1. A tank top that says “roll me in fairy dust and call me a unicorn.” Um, what? Is that a good thing? This isn’t off to a promising start.

2. Some gross-looking leggings that say “THIK AF” all around the waistband. We’re still not used to the idea that being called “thick” is a good thing, but these leggings are giving us more cheap AF vibes. Seriously, stick to Lululemon if you don’t want everyone at the gym to judge you.

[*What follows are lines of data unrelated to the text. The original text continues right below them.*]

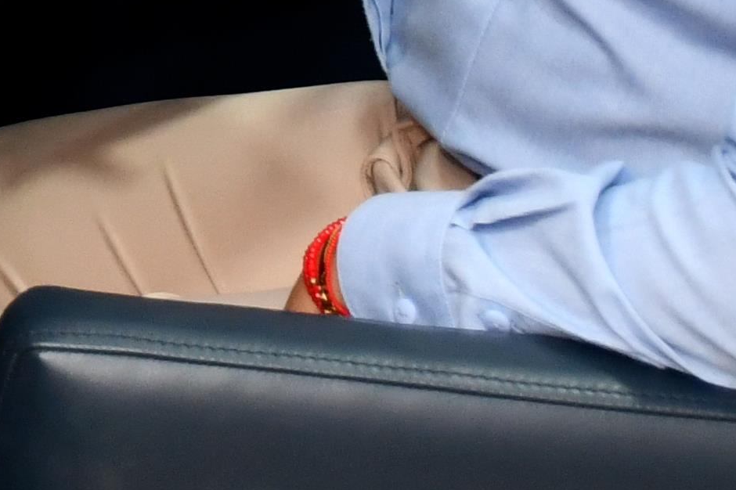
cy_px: -822
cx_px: -798
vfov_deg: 5.5
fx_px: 4843
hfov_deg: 8.2
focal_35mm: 237
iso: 720
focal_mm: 27
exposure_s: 1/60
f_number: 4
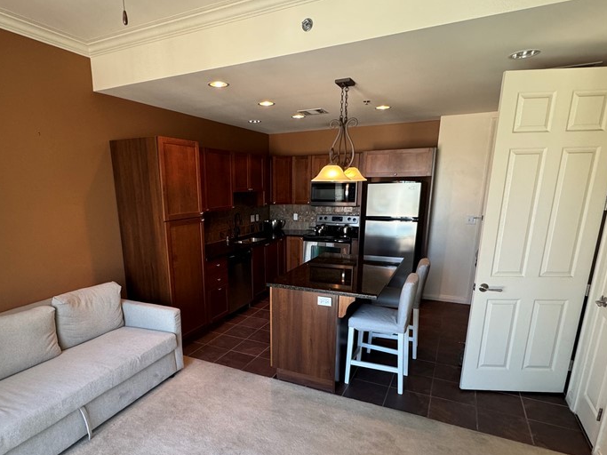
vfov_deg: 62.6
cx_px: 261
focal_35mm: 21
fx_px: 368
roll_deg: +0.7
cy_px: 283
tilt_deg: -14.1
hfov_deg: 78.6
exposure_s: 1/60
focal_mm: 2.22
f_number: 2.2
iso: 200
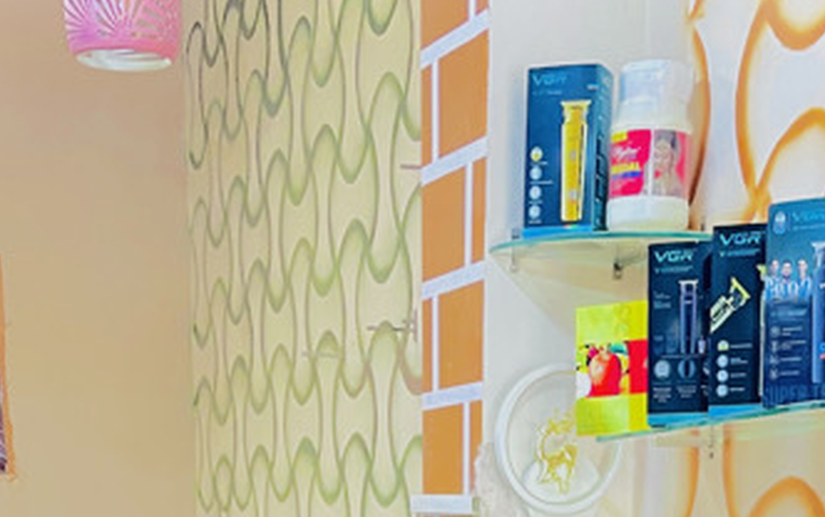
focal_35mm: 85
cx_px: 452
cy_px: 1119
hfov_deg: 24.3
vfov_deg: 12.9
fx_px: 1912
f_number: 1.6
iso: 200
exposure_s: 1/50
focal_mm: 4.2
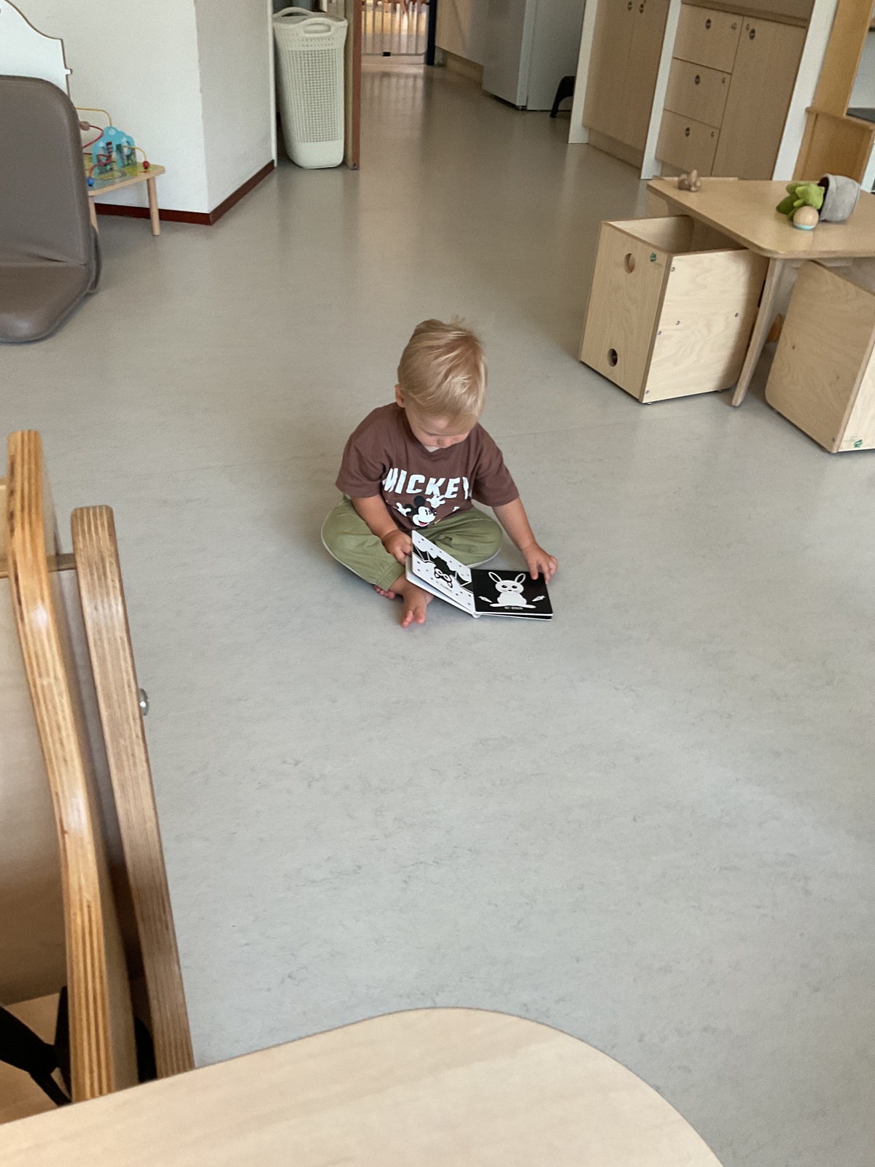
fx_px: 977
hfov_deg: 48.2
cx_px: 438
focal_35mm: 29
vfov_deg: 61.7
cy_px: 584
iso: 125
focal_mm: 3
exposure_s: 1/60
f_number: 1.8
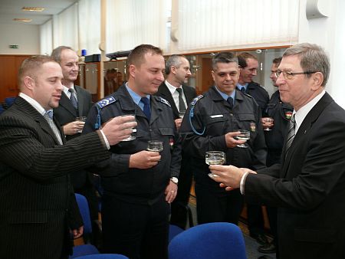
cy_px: 130
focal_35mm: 35
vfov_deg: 40.7
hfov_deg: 52.6
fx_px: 349
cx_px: 172
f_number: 2.8
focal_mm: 7.4
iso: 100
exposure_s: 1/30
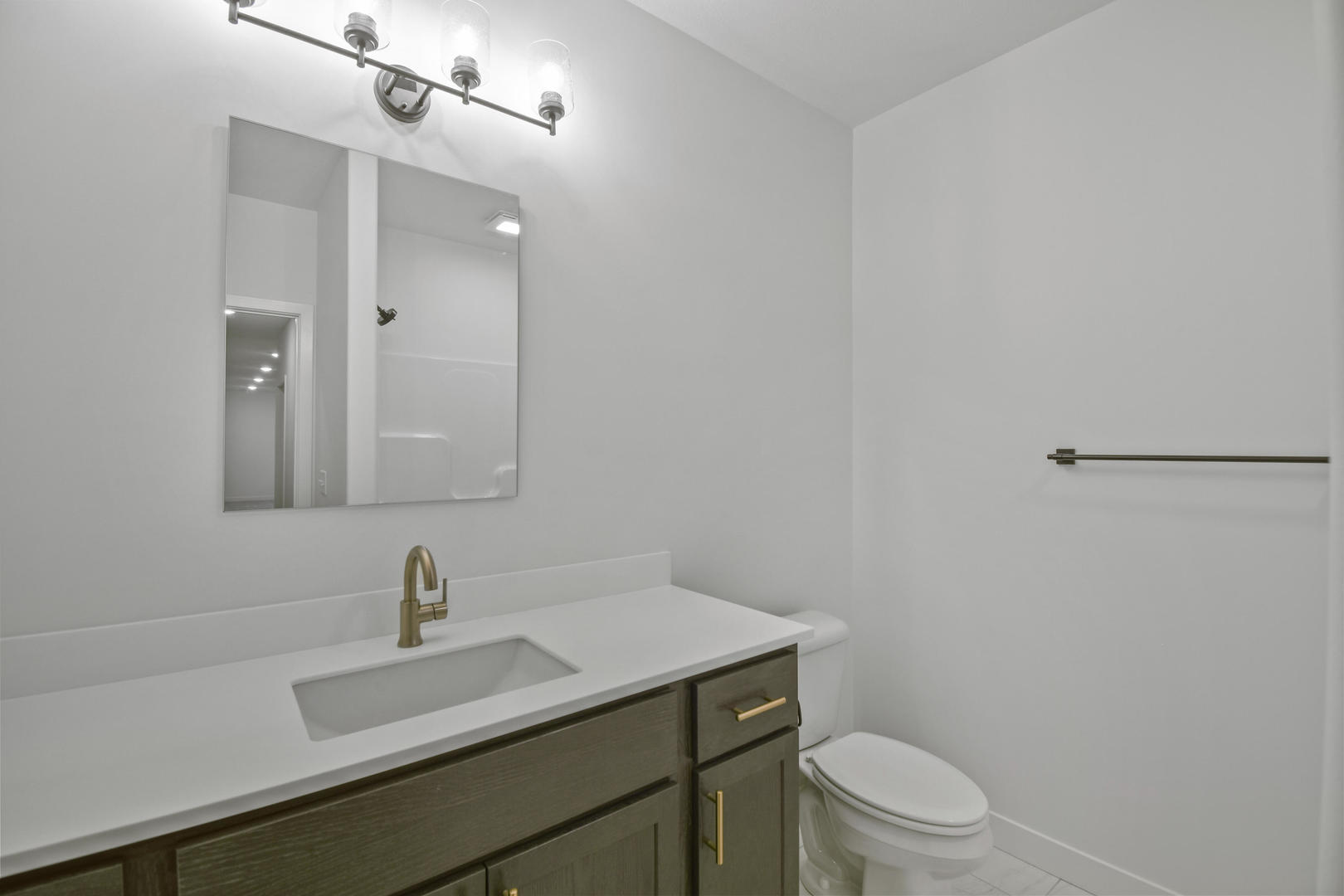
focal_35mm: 15
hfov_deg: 100.4
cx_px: 672
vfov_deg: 77.3
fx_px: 560
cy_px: 448
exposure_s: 1/6
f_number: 7.1
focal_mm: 10
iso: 125
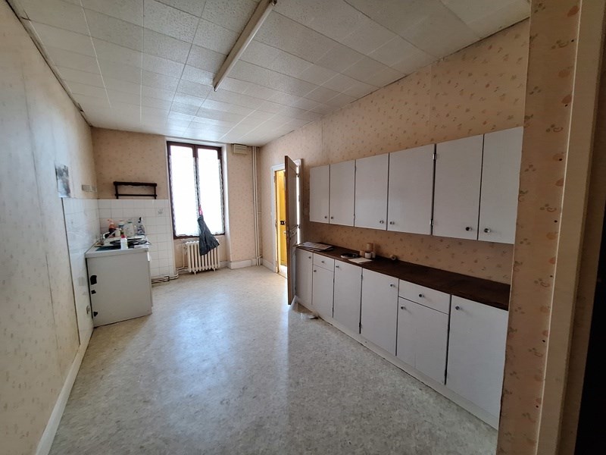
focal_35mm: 13
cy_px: 228
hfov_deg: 106.2
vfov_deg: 89.9
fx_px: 228
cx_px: 303
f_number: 2.2
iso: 200
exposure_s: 1/33
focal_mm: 1.74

3. A koozie that says “Thirsty AF,” because nothing says that you’re a responsible mom like a koozie! Someone clearly just told JWoww about the whole “AF” thing for the first time, because she’s very into it. I guess it’s hard to keep up with the trends when you have to raise two kids and gym, tan, laundry.

JWoww

4. JWoww brand bronzer. If there’s one thing Jenni has that we actually might be jealous of, it’s that elusive tan. Normally we’re very iffy about buying cosmetics made by someone who is most famous for showing their fake boobs on a reality TV show, but we’d try this.

5. Orange creamsicle scented sunscreen. This sounds gross. Fucking ew. We don’t want to smell like a creamsicle, thanks anyway though!

So, is the box worth it? If you love tacky shit and not acting your age, sure, go for it. Otherwise, save the 50 bucks and forget you ever saw that tank top.